◆ **SOURCE TEXT**:
=== Section Start ===
Based on the federal court ruling in Colón v. U.S. Department of State (1998), years after the U.S. State Department accepted his renunciation, Juan Mari Brás was notified on June 4, 1998, by the U.S. Department of State, that they were rescinding their acceptance, and refused to accept Mari Brás's renunciation, determining he could not renounce his United States citizenship as he did not request another national citizenship, and he was born and remains living and working in Puerto Rico. Colón vs. U.S. Department of State became a landmark case and is posted on the U.S. State Department's webpage.

===Puerto Rican citizenship===

After renouncing his U.S. citizenship and over 10 years of litigation arguing he was a citizen of Puerto Rico, Mari Brás received the first certificate of Puerto Rican citizenship from the Puerto Rico Department of State. He stated "I freed myself from the indignity of a false citizenship ... that of the country that invaded mine, which continues to keep the only country that I owe allegiance to as a colony."

The Supreme Court of Puerto Rico and the Puerto Rico Secretary of Justice determined that Puerto Rican citizenship exists and was recognized in the Constitution of Puerto Rico. Since the summer of 2007, the Puerto Rico State Department has developed the protocol to grant Puerto Rican citizenship to Puerto Ricans. Former Puerto Rico Supreme Court Associate Justice and former Secretary of State Baltasar Corrada questioned the legality of the certification, citing a law passed in 1997, authored by Kenneth McClintock Hernández, which establishes United States citizenship and nationality as a prerequisite for Puerto Rican citizenship. Mari Bras' efforts generated vigorous public debate regarding the citizenship issue.

Mari Brás is not the only Puerto Rican citizen to renounce his U.S. citizenship. Since Mari Brás' application, a number of other Puerto Rican citizens have also presented the required application papers before U.S. authorities to renounce their U.S. citizenship. According to The New York Times, "many other independentistas" followed in Mari Brás's footsteps and renounced their U.S. citizenship as well. The New York City-based El Diario-La Prensa reported in its April 30, 1998 edition that "thirteen more pro-independence Puerto Ricans had renounced their citizenship at the U.S. embassy in the Dominican Republic on April 27 [1998]".
=== Section End ===
◆ **TASKS FOR THIS EXERCISE**:
(a) Decide whether each statement agrees with the text on Juan Mari Brás's citizenship. Answer yes or no for each and quote the words of the text that settle it.
(i) The U.S. Department of State notified Mari Brás on June 4, 1998, that it was rescinding its acceptance of his renunciation.
(ii) The 1997 law authored by Kenneth McClintock Hernández makes Puerto Rican citizenship a prerequisite for United States citizenship.
(iii) El Diario-La Prensa reported that thirteen more pro-independence Puerto Ricans renounced their citizenship at the U.S. embassy in Mexico.
(b) Supply what follows the last sentence of the text on Juan Mari Brás's citizenship.

◆ **RECORDED INFORMATION**:
=== Section Start ===
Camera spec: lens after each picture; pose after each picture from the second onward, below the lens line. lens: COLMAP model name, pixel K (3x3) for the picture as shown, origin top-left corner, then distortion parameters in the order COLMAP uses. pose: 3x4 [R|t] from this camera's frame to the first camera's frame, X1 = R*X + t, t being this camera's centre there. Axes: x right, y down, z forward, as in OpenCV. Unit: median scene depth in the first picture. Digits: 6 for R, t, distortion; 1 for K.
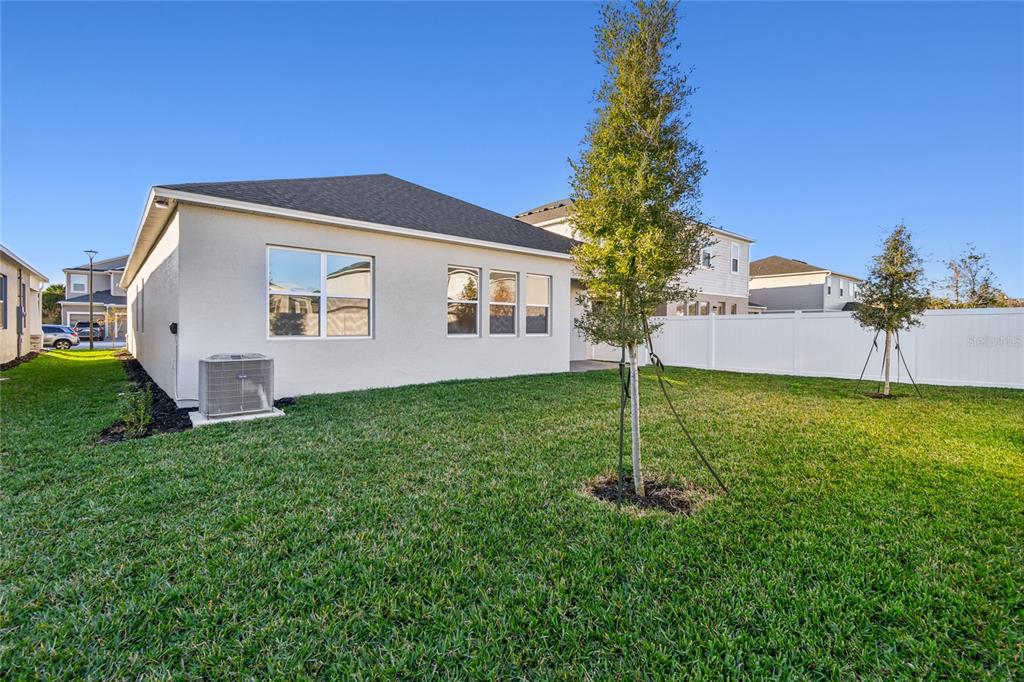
lens RADIAL K [[462.6, 0, 516.2], [0, 462.6, 327.9], [0, 0, 1]] dist [0.043387, -0.023669]
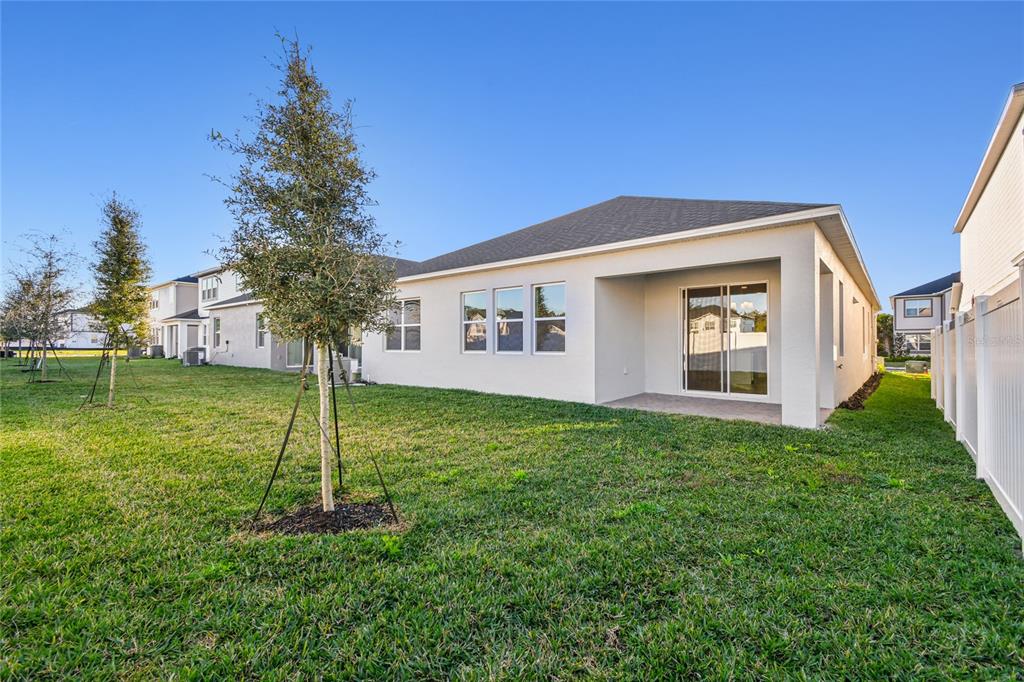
lens RADIAL K [[462.6, 0, 516.2], [0, 462.6, 327.9], [0, 0, 1]] dist [0.043387, -0.023669]
pose [[0.157970, -0.033711, -0.986868, 0.932667], [-0.001801, 0.999406, -0.034428, -0.003447], [0.987442, 0.007216, 0.157816, 0.841258]]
=== Section End ===
◆ **RESULTS OF THE EXERCISE**:
(a)
(i) Yes: "Juan Mari Brás was notified on June 4, 1998, by the U.S. Department of State, that they were rescinding their acceptance"
(ii) No: "which establishes United States citizenship and nationality as a prerequisite for Puerto Rican citizenship"
(iii) No: "at the U.S. embassy in the Dominican Republic on April 27 [1998]"

(b)
==Later years==
Later in his life, Juan Mari Brás retired from active politics and no longer acted as president of the defunct Puerto Rican Socialist Party. He did continue to make appearances at pro-independence activities and continued to teach law at the Eugenio María de Hostos School of Law which he cofounded in his native Mayagüez over a decade ago. He dedicated his later years to seeking unity among the varied pro-independence factions in Puerto Rico and appeared before the United Nations on the political status issue.

On December 10, 2008, he was recognized by the Puerto Rico chapter of the American Association of Jurists with the award of "Jurista del Año" ("Jurist of the Year").

==Death and legacy==
Mari Brás died in San Juan on September 10, 2010. He suffered lung cancer and had a fall in his house. After hearing of Mari Brás's death the mayor of the city of Mayagüez, José Guillermo Rodríguez, decreed five days of mourning and ordered that flags in all municipal building be flown at half mast. Mayor Rodríguez also announced that the city of Mayagüez would be collaborating with the Hostos School of Law in the funeral arrangements. Following Mass at the Catedral Nuestra Señora de la Candelaria, Mari Brás was laid to rest at Cementerio Municipal de Mayagüez.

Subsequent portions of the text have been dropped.